In order to output the optimizations applied you can use:
-fopt-info-optimized
To see those that have not been applied
-fopt-info-missed
Beware that the output is sent to standard error stream so to see it you actually have to redirect that : ( hint 2>&1 )
Here is nice example of :
g++ -O3 -std=c++11 -march=native -mtune=native
-fopt-info-optimized h2d.cpp -o h2d 2>&1
h2d.cpp:225:3: note: loop vectorized
h2d.cpp:213:3: note: loop vectorized
h2d.cpp:198:3: note: loop vectorized
h2d.cpp:186:3: note: loop vectorized
You can check the interleaved output, when having applied -g with objdump -dS|c++filt , but that will not get you that far.Enjoy!
Zoom from RotateRight ( http://rotateright.com ) is mentioned in another answer, but to expand on that: it shows you the mapping of source to assembly in what they call the "code browser". It's incredibly handy even if you're not an asm expert because they have also integrated assembly documentation into the app. And the assembly listing is annotated with comments and timing for several CPU types.
You can just open your object or executable file with Zoom and take a look at what the compiler has done with your code.
Victor, in your case the optimization you are looking for is just a smaller allocation of local memory on the stack. You should see a smaller allocation at function entry and a smaller deallocation at function exit if the space used by the empty class is optimized away.
As for the general question, I've been reading (and writing) assembly language for more than (gulp!) 30 years and all I can say is that it takes practice, especially to read the output of a compiler.
Instead of trying to read through an assembler dump, run your program inside a debugger. You can pause execution, single-step through instructions, set breakpoints on the code you want to check, etc. Many debuggers can display your original C code alongside the generated assembly so you can more easily see what the compiler did to optimize your code.

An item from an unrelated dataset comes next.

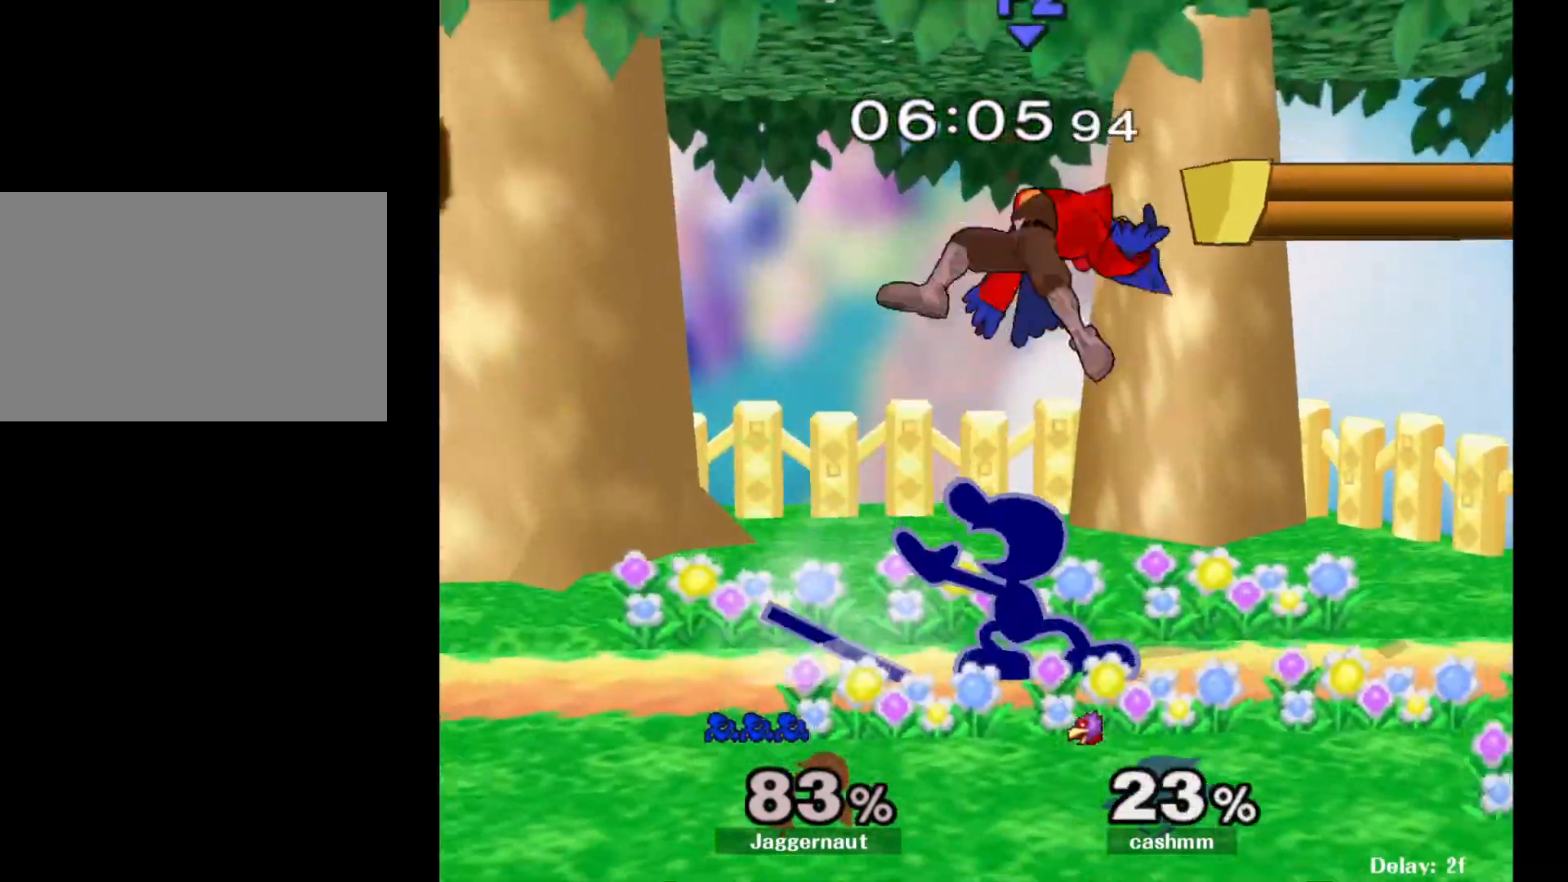
{"buttons": ["A"], "left_stick": "center", "right_stick": "center", "events": [[17, "A", "up"], [133, "left_stick", "center"], [400, "left_stick", "right"], [500, "A", "down"], [500, "left_stick", "center"]]}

Also, if you are trying to test a specific compiler optimization you can create a short dummy function that contains the type of code that fits the optimization you are interested in (and not much else, the simpler it is the easier the assembly is to read). Compile the program once with optimizations on and once with them off; comparing the generated assembly code for the dummy function between builds should show you what the compiler's optimizers did.